Post: Tuesday July 26, 2016
Talking about some places to go to escape Tokyo’s oppressive summer heat, we've got a few recommendations for places closer to home. From the luxury high-rise apartments of Roppongi to the quite backstreets of Oji to the north, there are plenty of water parks and pools in the Tokyo metro area that are accessible by train, bus, car, or foot, depending on your choice of transportation. Below are some of the best (please note that prices are listed as of July 2016).

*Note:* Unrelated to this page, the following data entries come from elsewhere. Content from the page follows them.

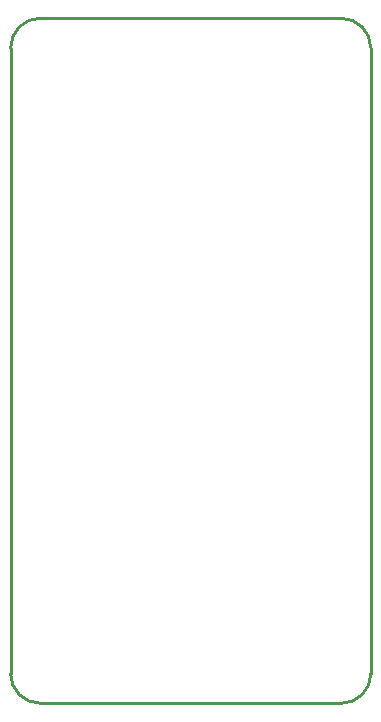
<source format=gko>
G04*
G04 #@! TF.GenerationSoftware,Altium Limited,Altium Designer,22.8.2 (66)*
G04*
G04 Layer_Color=16711935*
%FSLAX25Y25*%
%MOIN*%
G70*
G04*
G04 #@! TF.SameCoordinates,FBB38BD8-B248-4C14-88E0-E7BD1AE39475*
G04*
G04*
G04 #@! TF.FilePolarity,Positive*
G04*
G01*
G75*
%ADD20C,0.01000*%
D20*
X110236Y0D02*
G03*
X120079Y9843I0J9843D01*
G01*
Y218504D02*
G03*
X110236Y228346I-9843J0D01*
G01*
X9843D02*
G03*
X0Y218504I0J-9843D01*
G01*
Y9843D02*
G03*
X9843Y0I9843J0D01*
G01*
X0Y9843D02*
Y218504D01*
X9843Y0D02*
X110236D01*
X9843Y228346D02*
X110236D01*
X120079Y9843D02*
Y218504D01*
M02*

</source>
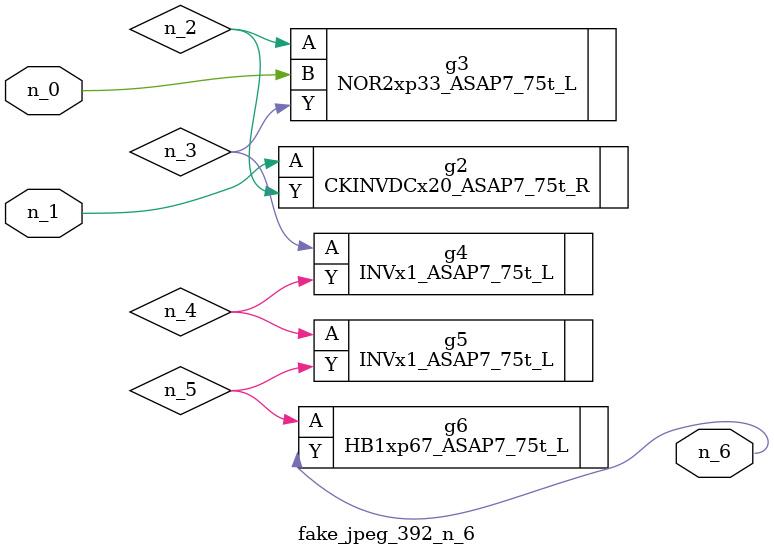
<source format=v>
module fake_jpeg_392_n_6 (n_0, n_1, n_6);

input n_0;
input n_1;

output n_6;

wire n_2;
wire n_3;
wire n_4;
wire n_5;

CKINVDCx20_ASAP7_75t_R g2 ( 
.A(n_1),
.Y(n_2)
);

NOR2xp33_ASAP7_75t_L g3 ( 
.A(n_2),
.B(n_0),
.Y(n_3)
);

INVx1_ASAP7_75t_L g4 ( 
.A(n_3),
.Y(n_4)
);

INVx1_ASAP7_75t_L g5 ( 
.A(n_4),
.Y(n_5)
);

HB1xp67_ASAP7_75t_L g6 ( 
.A(n_5),
.Y(n_6)
);


endmodule
</source>
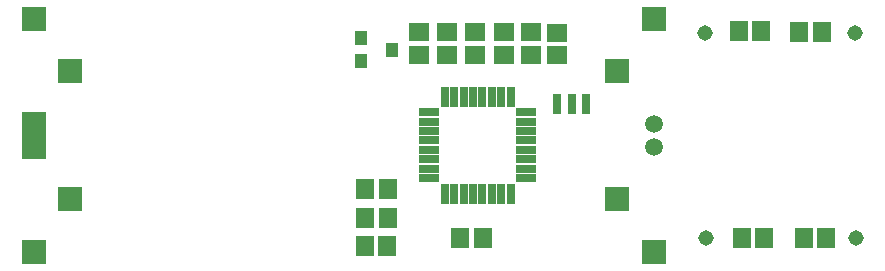
<source format=gbs>
G75*
%MOIN*%
%OFA0B0*%
%FSLAX25Y25*%
%IPPOS*%
%LPD*%
%AMOC8*
5,1,8,0,0,1.08239X$1,22.5*
%
%ADD10R,0.02800X0.06600*%
%ADD11R,0.06600X0.02800*%
%ADD12C,0.05162*%
%ADD13R,0.05918X0.06706*%
%ADD14R,0.02769X0.06706*%
%ADD15R,0.06706X0.05918*%
%ADD16R,0.04343X0.04737*%
%ADD17R,0.08477X0.08477*%
%ADD18C,0.05918*%
D10*
X0152113Y0031101D03*
X0155213Y0031101D03*
X0158413Y0031101D03*
X0161513Y0031101D03*
X0164713Y0031101D03*
X0167813Y0031101D03*
X0171013Y0031101D03*
X0174113Y0031101D03*
X0174113Y0063501D03*
X0171013Y0063501D03*
X0167813Y0063501D03*
X0164713Y0063501D03*
X0161513Y0063501D03*
X0158413Y0063501D03*
X0155213Y0063501D03*
X0152113Y0063501D03*
D11*
X0146913Y0058301D03*
X0146913Y0055201D03*
X0146913Y0052001D03*
X0146913Y0048901D03*
X0146913Y0045701D03*
X0146913Y0042601D03*
X0146913Y0039401D03*
X0146913Y0036301D03*
X0179313Y0036301D03*
X0179313Y0039401D03*
X0179313Y0042601D03*
X0179313Y0045701D03*
X0179313Y0048901D03*
X0179313Y0052001D03*
X0179313Y0055201D03*
X0179313Y0058301D03*
D12*
X0238900Y0084703D03*
X0288900Y0084703D03*
X0289374Y0016491D03*
X0239374Y0016491D03*
D13*
X0251238Y0016364D03*
X0258719Y0016364D03*
X0271878Y0016287D03*
X0279358Y0016287D03*
X0164835Y0016232D03*
X0157355Y0016232D03*
X0132958Y0013786D03*
X0125477Y0013786D03*
X0125700Y0023033D03*
X0133180Y0023033D03*
X0133158Y0032728D03*
X0125677Y0032728D03*
X0250177Y0085211D03*
X0257658Y0085211D03*
X0270352Y0085207D03*
X0277832Y0085207D03*
D14*
X0199176Y0060959D03*
X0194452Y0060959D03*
X0189727Y0060959D03*
D15*
X0189518Y0077270D03*
X0180901Y0077406D03*
X0171746Y0077405D03*
X0162339Y0077506D03*
X0152887Y0077400D03*
X0143534Y0077429D03*
X0143534Y0084909D03*
X0152887Y0084880D03*
X0162339Y0084986D03*
X0171746Y0084886D03*
X0180901Y0084886D03*
X0189518Y0084750D03*
D16*
X0134619Y0079185D03*
X0124382Y0075248D03*
X0124382Y0083122D03*
D17*
X0015169Y0011773D03*
X0027374Y0029293D03*
X0015169Y0046813D03*
X0015169Y0054490D03*
X0027374Y0072010D03*
X0015169Y0089529D03*
X0209657Y0072010D03*
X0221862Y0089529D03*
X0209657Y0029293D03*
X0221862Y0011773D03*
D18*
X0221829Y0046807D03*
X0221859Y0054456D03*
M02*

</source>
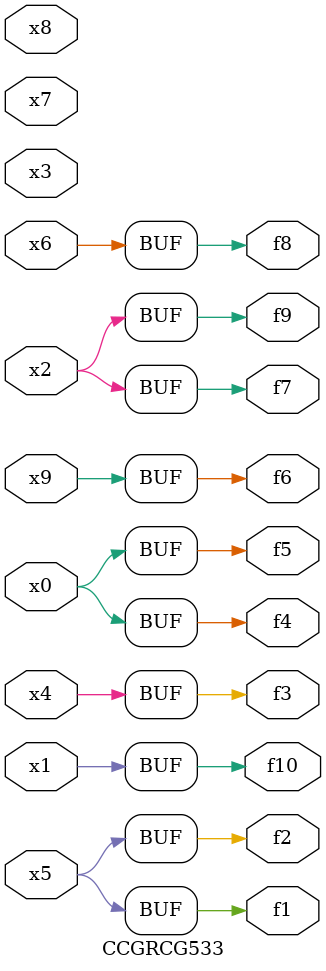
<source format=v>
module CCGRCG533(
	input x0, x1, x2, x3, x4, x5, x6, x7, x8, x9,
	output f1, f2, f3, f4, f5, f6, f7, f8, f9, f10
);
	assign f1 = x5;
	assign f2 = x5;
	assign f3 = x4;
	assign f4 = x0;
	assign f5 = x0;
	assign f6 = x9;
	assign f7 = x2;
	assign f8 = x6;
	assign f9 = x2;
	assign f10 = x1;
endmodule

</source>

Perhaps the best known of the Tokyo water parks, Tokyo Summerland is open most of the year. It has both indoor and outdoor sections, with enough water slides and waterfalls to keep you amused for many a hot afternoon. There's also the requisite wave pool and lazy river. Also, one unique amenity is the onsen hot spring (swimwear required). One thing to note, no glass bottles or cans are allowed on the premises. Entrance starts at ¥3,500 for adults during July 1–September 30 (¥2,000 the rest of the year).
Toshimaen Water Park
At Toshimaen, the water park has several different sections, including an assortment of outdoor pools and water slides. The Hydropolis section has three major slides—Bodyride Mountain, Innertube Hill, and Thrill Slide Tower, so don't miss any of them. One unique feature of this park is the “Nautic Jet,” which is a ride that launches riders up to eight meters in the air after a downhill slide. There are numerous amenities at this park, including various tubes and floats for rent, food, and lounge areas where one can sit after a hard day's swimming. Entrance is ¥4,000 for adults. The park is open July 2 – August 31.
Water Amusement Island, or WAI as it's known by locals, is the water section of the Yomiuriland amusement park. If you're looking for an amusement park that has a cool-off option, then WAI is for you. Once you've survived the roller coasters, step over to WAI for a cool down. They've got five pools and three slides, including the Giant Sky River, which boasts a highest point of 24.5 meters and a ride length of 386 meters that you and three of your friends or family can enjoy together on one of the rubber rings used to ride down the slide. Entrance starts at ¥3,200 for adults. WAI is open July 1–September 11.
Tobu Super Pool
At about a 90-minute train ride from Shibuya station, the Hybrid Leisure Land is a great place to go with your kids. They have a zoo with 1,200 animals representing a variety of species, Pleasure Land amusement park with 30 different attractions, and of course, the Super Pool! It has a 300-meter long lazy river, a 90-meter wave pool, a three-lane super slide, a body boarding rapids slide, and numerous pools with activities for kids. There is plenty of fun in the sun to be had here so you and your kids won't regret the visit. Note, unlike many water parks in Japan, tents and collapsible shelters are not allowed at this water park. Entrance is ¥2,400 for adults. The Super Pool is open July 16 – September 4.
Other Tokyo Water Parks
Beyond these, there are numerous other water parks around Tokyo, including the Kawagoe Aquatic Park, the Rainbow Pool, the Native Forest Pool, and Seibuen Yuenchi Pool.
One thing to note about Japanese water parks is that they do not permit individuals with tattoos on the premises, and the ones mentioned above are no exception. Many locals get around this rule by covering any visible tattoos with large waterproof bandages though this is no guarantee that you will not be turned away or asked to leave by staff.
We hope these ideas are helpful in helping you cool down this summer!